Trecho do documento:
○ ○ ○ ○

A teoria pura afirma que tanto a norma jurídica considerada por si só, e a ordem jurídica como um todo, deixam de ser válidas se perderem sua eficácia, sendo incorreto pretender, então, que a vigência não tenha qualquer relação com a eficácia. De outra forma, existem normas que não são observadas por algum período e nem por isso são invalidadas. Incorreto, portanto, aludir validade como sinônimo de eficácia.


Kelsen cuida do assunto em dois níveis: com relação à questão da eficácia no plano das normas singularmente consideradas e no plano global da ordem positiva. A eficácia se revela condição nos dois planos.


Qualquer norma totalmente ineficaz é inválida pela ótica kelseniana, sendo clarividente, contudo, que nenhuma norma jurídica perde a validade por não ser aplicada em determinada situação ou por algum período de tempo. Assim, a ineficácia temporária não afeta a vigência de determinada norma jurídica.


“Uma ordem jurídica não perde, porém, a sua validade pelo fato de uma norma jurídica perder a sua eficácia, isto é, pelo fato de ela não ser aplicada geral ou em casos isolados. Uma ordem jurídica é considerada válida  quando as suas normas são, numa consideração global, eficazes, quer dizer, são de fato observadas e aplicadas. E também uma norma jurídica singular não perde sua validade quando apenas não é eficaz em casos particulares, isto é, não é observada ou aplicada, embora deva ser observada e aplicada” (KELSEN, 2000, p. 237).

○ ○ ○ ○

Material fornecido:

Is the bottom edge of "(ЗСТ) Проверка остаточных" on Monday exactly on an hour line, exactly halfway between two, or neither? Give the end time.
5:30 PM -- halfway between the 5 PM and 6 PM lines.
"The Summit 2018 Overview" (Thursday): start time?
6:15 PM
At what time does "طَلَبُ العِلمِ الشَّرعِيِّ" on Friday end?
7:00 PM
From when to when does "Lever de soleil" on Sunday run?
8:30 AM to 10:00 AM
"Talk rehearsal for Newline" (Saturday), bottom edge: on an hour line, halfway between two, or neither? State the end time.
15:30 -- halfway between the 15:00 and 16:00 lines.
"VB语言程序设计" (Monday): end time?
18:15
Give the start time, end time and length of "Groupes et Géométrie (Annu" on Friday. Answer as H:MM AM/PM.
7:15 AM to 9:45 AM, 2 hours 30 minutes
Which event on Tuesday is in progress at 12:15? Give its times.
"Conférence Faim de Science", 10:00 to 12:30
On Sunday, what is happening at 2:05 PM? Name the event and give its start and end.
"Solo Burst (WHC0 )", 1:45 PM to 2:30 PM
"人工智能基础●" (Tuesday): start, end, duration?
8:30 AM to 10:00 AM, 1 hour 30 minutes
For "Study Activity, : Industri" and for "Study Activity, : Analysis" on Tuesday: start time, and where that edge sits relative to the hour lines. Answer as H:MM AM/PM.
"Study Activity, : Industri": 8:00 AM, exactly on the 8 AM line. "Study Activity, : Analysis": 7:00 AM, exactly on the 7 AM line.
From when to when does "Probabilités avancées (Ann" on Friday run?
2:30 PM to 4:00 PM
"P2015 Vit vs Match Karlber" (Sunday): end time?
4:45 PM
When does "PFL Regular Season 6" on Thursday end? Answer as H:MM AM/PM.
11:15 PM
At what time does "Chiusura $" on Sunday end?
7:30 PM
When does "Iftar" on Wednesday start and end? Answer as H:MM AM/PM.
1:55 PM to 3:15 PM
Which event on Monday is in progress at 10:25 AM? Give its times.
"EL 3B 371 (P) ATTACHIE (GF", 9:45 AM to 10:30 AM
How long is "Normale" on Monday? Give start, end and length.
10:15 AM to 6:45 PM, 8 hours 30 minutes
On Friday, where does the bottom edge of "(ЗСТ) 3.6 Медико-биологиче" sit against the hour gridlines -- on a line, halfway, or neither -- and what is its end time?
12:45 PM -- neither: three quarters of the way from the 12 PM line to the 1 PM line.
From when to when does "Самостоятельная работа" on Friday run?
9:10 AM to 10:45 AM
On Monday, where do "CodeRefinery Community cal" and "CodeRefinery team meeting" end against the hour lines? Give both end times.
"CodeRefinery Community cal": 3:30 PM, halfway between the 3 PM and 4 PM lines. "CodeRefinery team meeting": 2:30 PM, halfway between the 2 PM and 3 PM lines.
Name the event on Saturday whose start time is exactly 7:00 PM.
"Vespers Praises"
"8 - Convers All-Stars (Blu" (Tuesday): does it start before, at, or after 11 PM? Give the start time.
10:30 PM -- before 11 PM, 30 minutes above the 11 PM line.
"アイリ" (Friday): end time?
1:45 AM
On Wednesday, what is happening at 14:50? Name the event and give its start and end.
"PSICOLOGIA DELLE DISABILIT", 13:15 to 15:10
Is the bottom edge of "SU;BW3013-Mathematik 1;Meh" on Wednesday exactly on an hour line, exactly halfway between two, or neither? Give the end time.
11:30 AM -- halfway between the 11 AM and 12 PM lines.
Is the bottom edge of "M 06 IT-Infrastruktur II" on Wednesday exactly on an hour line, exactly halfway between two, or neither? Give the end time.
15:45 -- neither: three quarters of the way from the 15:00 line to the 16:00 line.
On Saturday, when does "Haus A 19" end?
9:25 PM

○ ○ ○ ○

Instrução 1: Segundo o trecho sobre validade e eficácia em Kelsen, por que é incorreto tomar validade como sinônimo de eficácia? Explique em uma a três frases.
Instrução 2: Retome o trecho sobre validade e eficácia em Kelsen e continue-o logo após a citação final.
As linhas não têm relação com o que se pede aqui.

Resultado da tarefa 1: Porque existem normas que não são observadas por algum período e nem por isso são invalidadas. Dessa forma, a ineficácia temporária ou em casos particulares não afeta a vigência, ainda que uma norma totalmente ineficaz seja inválida.

Resultado da tarefa 2:
A ordem jurídica não perde a validade  em razão de uma ou mais normas ineficazes. Assim, a validade da ordem jurídica não depende da eficácia de todas as normas que a compõem, enquanto a norma singular será considerada inválida se ocorrer a ineficácia da ordem jurídica da qual faz parte. Por outro lado,


“também não se considera como válida uma norma que nunca é observada ou aplicada. E, de fato, uma norma jurídica pode perder a sua validade pelo fato de permanecer por um longo tempo inaplicada ou inobservada, quer dizer, através da chamada desuetudo” (KELSEN, p.237).


Dessa feita, a validade da norma jurídica está condicionada a três pressupostos: competência da autoridade que a editou, derivada da norma hipotética fundamental; mínimo de eficácia, sendo irrelevante a sua observância episódica ou temporária; e a eficácia global da ordem jurídica que a compõe.


Depreende-se, assim, pela apreciação da ótica kelseniana, que validade e eficácia não se confundem, sendo esta apenas uma condição para aquela.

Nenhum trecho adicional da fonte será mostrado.